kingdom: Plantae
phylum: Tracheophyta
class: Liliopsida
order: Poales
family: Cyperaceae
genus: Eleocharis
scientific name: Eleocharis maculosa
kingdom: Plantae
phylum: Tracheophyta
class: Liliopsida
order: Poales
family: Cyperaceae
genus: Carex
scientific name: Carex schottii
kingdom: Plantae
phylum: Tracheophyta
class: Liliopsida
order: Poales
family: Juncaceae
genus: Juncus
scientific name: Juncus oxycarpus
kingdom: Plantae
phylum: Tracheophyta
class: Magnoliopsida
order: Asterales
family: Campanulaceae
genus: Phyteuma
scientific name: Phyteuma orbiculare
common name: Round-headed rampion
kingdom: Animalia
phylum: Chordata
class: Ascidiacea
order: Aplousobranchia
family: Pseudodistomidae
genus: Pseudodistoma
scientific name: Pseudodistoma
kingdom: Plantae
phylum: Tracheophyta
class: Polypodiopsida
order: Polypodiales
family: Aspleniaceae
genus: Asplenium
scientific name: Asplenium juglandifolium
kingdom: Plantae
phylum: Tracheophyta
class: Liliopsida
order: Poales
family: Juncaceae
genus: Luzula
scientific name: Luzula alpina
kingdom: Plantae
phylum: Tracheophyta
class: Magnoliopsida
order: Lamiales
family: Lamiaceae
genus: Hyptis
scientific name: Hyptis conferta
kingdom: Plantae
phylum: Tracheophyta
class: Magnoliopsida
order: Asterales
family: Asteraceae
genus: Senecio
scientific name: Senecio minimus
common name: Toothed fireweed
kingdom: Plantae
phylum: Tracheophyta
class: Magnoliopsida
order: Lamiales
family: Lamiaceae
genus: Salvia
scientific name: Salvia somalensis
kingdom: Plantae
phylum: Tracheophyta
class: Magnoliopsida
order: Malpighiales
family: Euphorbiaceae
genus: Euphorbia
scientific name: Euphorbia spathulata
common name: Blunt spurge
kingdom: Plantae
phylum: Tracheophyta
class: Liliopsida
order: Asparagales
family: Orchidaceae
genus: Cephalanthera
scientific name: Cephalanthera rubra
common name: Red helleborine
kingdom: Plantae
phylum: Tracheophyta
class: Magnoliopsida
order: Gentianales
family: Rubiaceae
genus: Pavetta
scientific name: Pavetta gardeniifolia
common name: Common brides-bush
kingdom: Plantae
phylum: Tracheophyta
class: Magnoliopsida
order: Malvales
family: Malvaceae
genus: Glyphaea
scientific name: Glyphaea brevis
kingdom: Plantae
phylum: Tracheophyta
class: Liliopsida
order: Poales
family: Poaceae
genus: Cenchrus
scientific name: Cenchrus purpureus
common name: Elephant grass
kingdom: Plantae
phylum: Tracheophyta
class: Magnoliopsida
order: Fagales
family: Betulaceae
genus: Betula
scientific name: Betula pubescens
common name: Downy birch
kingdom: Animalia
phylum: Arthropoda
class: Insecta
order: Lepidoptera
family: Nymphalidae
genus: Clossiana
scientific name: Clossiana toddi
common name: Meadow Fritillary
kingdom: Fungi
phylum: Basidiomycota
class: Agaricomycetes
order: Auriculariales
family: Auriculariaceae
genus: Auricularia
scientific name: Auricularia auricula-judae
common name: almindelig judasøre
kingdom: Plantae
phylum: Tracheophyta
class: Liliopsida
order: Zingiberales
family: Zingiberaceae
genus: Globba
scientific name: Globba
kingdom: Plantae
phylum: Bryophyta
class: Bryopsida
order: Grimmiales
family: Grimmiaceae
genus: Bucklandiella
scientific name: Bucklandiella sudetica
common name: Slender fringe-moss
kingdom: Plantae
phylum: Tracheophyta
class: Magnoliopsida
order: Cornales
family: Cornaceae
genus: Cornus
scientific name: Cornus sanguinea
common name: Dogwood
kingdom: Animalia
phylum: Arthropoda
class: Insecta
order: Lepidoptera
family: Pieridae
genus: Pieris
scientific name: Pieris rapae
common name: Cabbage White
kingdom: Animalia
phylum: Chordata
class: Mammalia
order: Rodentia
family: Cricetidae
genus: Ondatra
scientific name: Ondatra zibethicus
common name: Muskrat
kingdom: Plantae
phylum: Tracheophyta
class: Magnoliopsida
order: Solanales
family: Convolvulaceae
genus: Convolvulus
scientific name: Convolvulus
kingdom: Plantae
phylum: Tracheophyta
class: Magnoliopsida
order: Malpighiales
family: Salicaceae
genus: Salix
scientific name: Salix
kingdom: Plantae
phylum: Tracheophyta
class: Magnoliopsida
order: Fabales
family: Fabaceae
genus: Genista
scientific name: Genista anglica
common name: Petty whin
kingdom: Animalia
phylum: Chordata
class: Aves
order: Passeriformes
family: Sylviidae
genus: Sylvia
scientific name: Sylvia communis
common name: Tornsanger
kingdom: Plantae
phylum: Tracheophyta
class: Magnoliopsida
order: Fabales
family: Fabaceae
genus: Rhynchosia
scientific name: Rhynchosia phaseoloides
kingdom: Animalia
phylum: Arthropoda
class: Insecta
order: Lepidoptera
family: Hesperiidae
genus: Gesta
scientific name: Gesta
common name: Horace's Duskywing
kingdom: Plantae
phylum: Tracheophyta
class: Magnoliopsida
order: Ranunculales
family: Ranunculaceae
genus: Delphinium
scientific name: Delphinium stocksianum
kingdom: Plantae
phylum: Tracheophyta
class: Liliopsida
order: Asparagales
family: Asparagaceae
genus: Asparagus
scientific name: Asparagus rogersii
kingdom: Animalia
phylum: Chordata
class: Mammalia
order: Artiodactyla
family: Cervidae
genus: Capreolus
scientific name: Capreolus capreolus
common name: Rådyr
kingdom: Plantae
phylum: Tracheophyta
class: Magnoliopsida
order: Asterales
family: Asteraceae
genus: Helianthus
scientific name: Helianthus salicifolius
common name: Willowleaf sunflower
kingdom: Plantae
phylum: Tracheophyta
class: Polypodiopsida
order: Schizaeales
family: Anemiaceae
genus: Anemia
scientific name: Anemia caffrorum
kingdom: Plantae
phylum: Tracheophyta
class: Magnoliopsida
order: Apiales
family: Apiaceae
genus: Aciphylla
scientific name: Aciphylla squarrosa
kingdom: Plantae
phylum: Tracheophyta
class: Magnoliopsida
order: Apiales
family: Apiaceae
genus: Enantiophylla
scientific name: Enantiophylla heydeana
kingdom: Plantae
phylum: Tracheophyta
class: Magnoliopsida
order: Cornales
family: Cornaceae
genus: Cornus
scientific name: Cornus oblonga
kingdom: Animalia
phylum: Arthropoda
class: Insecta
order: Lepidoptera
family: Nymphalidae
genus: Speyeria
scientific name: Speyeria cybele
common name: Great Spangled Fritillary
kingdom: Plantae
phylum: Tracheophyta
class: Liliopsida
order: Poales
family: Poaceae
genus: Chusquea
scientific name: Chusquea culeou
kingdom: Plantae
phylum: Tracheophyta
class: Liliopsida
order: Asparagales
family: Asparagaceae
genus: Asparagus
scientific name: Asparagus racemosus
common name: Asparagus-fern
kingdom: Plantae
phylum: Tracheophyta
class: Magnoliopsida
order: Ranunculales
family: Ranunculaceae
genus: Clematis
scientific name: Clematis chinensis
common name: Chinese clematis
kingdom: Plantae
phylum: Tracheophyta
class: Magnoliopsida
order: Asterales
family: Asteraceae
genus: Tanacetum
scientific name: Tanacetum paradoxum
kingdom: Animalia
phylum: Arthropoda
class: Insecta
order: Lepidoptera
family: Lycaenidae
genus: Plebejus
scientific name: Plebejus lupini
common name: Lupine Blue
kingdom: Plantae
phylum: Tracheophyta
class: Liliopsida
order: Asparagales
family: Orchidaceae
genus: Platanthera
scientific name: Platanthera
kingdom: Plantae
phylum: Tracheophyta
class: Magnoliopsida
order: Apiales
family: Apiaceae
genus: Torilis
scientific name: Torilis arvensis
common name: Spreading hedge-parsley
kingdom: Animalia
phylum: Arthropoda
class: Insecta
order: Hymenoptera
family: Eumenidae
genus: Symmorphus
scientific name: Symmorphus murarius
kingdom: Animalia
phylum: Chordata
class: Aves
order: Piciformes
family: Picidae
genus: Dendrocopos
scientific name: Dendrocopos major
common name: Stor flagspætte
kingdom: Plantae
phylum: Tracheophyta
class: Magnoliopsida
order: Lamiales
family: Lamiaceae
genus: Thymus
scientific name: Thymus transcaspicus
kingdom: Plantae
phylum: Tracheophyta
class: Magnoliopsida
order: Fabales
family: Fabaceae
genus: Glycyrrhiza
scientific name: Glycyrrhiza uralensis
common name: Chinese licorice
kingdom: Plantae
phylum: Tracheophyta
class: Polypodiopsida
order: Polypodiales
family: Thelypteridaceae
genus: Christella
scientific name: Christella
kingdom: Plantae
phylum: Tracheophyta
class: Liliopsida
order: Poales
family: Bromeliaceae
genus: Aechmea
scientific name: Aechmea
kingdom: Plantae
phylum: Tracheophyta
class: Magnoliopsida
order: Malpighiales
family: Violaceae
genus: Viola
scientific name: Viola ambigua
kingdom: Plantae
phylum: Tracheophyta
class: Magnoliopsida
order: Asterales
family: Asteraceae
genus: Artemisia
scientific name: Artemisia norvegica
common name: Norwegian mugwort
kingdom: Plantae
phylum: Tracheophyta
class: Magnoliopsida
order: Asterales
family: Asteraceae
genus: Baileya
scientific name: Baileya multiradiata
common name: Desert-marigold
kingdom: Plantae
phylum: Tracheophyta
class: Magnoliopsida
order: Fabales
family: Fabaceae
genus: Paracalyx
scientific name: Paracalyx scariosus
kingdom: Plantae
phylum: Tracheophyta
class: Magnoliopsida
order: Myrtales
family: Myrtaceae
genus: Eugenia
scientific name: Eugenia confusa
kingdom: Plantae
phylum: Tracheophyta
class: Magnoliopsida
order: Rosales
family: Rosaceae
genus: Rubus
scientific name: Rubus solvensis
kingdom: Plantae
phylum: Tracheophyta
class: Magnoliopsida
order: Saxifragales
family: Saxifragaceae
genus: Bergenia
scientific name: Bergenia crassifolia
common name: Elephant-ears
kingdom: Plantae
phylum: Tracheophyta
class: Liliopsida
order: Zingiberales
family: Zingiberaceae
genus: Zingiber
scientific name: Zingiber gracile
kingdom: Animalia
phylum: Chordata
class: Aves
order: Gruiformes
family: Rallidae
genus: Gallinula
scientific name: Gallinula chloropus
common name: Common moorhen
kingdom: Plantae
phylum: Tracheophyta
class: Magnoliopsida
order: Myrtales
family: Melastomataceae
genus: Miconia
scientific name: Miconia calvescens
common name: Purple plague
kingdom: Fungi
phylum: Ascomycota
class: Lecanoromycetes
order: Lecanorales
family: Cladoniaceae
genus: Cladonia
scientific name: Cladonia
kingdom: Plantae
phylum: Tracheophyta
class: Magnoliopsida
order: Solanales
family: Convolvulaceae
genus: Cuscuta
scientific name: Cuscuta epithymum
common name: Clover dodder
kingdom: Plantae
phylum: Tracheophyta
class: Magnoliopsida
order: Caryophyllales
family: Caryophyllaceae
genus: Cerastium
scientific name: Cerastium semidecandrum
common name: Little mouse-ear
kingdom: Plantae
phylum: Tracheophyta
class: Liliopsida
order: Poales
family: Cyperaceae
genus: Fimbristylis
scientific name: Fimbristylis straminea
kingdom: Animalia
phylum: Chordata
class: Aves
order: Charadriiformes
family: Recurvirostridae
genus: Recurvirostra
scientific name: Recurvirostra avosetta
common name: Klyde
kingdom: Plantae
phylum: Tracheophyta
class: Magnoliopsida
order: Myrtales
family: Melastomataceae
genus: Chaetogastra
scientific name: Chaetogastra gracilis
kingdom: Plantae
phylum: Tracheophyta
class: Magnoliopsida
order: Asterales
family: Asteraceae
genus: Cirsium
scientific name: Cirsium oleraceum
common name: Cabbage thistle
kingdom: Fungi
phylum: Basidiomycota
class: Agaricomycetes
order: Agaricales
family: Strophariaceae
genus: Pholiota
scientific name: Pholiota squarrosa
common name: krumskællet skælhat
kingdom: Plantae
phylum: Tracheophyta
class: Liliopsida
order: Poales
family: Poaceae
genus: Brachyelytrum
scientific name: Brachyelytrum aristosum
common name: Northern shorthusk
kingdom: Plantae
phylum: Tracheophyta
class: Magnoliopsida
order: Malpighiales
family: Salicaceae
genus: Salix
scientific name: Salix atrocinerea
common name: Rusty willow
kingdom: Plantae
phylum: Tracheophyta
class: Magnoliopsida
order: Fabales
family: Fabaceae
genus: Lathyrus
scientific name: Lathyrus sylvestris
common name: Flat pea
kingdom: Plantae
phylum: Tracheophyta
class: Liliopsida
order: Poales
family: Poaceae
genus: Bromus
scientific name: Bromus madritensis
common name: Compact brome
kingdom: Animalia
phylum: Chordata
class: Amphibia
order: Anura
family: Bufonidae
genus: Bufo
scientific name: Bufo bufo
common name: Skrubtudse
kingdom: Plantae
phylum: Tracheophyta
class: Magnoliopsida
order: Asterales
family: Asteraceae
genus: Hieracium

# TASK:
Rewrite everything from "scientific name: Carex schottii" down to "common name: Round-headed rampion" with each "phylum" changed to "division" and all else left as it is.

# THE COMPLETED TASK:
scientific name: Carex schottii
kingdom: Plantae
division: Tracheophyta
class: Liliopsida
order: Poales
family: Juncaceae
genus: Juncus
scientific name: Juncus oxycarpus
kingdom: Plantae
division: Tracheophyta
class: Magnoliopsida
order: Asterales
family: Campanulaceae
genus: Phyteuma
scientific name: Phyteuma orbiculare
common name: Round-headed rampion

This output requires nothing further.